Alissa’s brow furrowed. There was a soft flutter as Talon retreated to the rafters. Strell and Lodesh glanced at each other uneasily, but Alissa’s forthcoming complaint was interrupted as Connen-Neute pulled open the garden door. In his human guise, he was tall and scholarly, dusky of hair and solemn of manner. His long face was pinched in apology as he gave Useless a sheepish look. Connen-Neute wouldn’t meet her eyes, and she was pleased to see him sweating under his black and gray Master’s vest and trousers.
Talo-Toecan sighed and pushed out a chair across from him. “Come here, Alissa. I’d like to speak with you for a moment. Alone, gentlemen, if you don’t mind?”

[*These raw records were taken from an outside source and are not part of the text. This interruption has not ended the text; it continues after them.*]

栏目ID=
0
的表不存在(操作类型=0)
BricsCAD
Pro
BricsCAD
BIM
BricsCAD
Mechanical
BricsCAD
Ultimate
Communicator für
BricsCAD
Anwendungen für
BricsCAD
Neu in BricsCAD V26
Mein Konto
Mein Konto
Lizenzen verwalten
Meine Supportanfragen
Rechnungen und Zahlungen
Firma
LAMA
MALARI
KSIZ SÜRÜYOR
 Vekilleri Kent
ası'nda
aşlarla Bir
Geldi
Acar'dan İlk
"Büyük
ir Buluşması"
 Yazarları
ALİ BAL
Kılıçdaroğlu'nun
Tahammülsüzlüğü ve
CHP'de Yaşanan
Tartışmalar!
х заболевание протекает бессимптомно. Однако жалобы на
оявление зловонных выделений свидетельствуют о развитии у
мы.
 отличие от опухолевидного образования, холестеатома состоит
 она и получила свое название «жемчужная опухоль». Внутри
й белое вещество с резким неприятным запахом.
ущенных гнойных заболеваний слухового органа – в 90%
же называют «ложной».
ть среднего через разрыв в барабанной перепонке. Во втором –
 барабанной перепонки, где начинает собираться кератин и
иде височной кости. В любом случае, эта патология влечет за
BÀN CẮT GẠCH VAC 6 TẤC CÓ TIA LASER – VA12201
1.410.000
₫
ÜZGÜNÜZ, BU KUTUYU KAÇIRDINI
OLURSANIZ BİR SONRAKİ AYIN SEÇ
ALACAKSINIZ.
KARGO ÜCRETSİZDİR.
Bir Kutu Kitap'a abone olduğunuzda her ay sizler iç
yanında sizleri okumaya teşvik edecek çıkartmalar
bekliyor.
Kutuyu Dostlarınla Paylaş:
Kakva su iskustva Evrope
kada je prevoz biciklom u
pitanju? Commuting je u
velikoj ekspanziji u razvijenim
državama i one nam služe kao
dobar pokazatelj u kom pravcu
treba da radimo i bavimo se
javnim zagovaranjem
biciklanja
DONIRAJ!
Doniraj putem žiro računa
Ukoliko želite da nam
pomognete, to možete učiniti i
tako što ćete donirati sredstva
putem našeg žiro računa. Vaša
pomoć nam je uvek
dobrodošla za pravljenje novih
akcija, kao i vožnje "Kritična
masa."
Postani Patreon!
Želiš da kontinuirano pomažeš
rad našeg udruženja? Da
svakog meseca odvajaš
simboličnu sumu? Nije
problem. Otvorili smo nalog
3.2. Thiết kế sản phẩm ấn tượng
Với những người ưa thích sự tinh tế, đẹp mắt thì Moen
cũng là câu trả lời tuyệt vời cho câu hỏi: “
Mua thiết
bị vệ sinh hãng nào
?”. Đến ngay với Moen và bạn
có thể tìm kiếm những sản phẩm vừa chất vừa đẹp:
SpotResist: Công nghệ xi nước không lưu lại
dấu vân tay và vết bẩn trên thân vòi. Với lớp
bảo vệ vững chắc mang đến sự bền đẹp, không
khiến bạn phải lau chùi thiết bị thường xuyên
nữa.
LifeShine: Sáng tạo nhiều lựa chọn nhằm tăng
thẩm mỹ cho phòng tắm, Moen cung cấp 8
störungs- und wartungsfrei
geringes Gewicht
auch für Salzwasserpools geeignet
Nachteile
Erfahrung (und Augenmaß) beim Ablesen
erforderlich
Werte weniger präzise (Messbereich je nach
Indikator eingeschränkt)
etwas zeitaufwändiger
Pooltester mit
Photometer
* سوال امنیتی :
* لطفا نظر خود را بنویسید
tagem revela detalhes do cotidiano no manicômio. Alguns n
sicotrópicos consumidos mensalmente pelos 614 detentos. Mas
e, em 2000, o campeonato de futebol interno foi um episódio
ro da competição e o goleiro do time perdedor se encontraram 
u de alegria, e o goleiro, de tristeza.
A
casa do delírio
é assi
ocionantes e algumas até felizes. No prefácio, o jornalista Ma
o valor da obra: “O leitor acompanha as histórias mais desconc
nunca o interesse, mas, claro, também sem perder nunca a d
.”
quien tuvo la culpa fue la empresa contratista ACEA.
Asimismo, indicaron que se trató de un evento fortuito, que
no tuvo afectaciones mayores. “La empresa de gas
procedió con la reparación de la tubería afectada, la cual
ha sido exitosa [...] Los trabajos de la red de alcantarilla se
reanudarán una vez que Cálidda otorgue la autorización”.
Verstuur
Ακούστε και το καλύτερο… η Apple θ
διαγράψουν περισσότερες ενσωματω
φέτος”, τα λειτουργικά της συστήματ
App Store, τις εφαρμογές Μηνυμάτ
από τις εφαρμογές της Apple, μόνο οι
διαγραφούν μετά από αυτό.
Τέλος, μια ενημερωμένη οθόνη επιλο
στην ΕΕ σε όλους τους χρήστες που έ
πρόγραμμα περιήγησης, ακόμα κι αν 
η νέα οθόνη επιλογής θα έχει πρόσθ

A quick breath of worry and defiance shifted Alissa as Lodesh pulled the pan he had set over the fire off the flames. “Not again,” he said sourly under his breath, avoiding her gaze as he headed for the open archway and the rest of the Hold.
Strell was a soft blur of brown as he brushed past her, “I’ll be at the firepit, Alissa,” he murmured, taking the opposite direction of Lodesh and going back into the garden.
Connen-Neute rose with an effortless movement, but Useless cleared his throat. “Connen-Neute? Stay,” he said, and the young Master blanched.
From the dining hall came Lodesh’s voice: “Well, why didn’t you just say no humans?”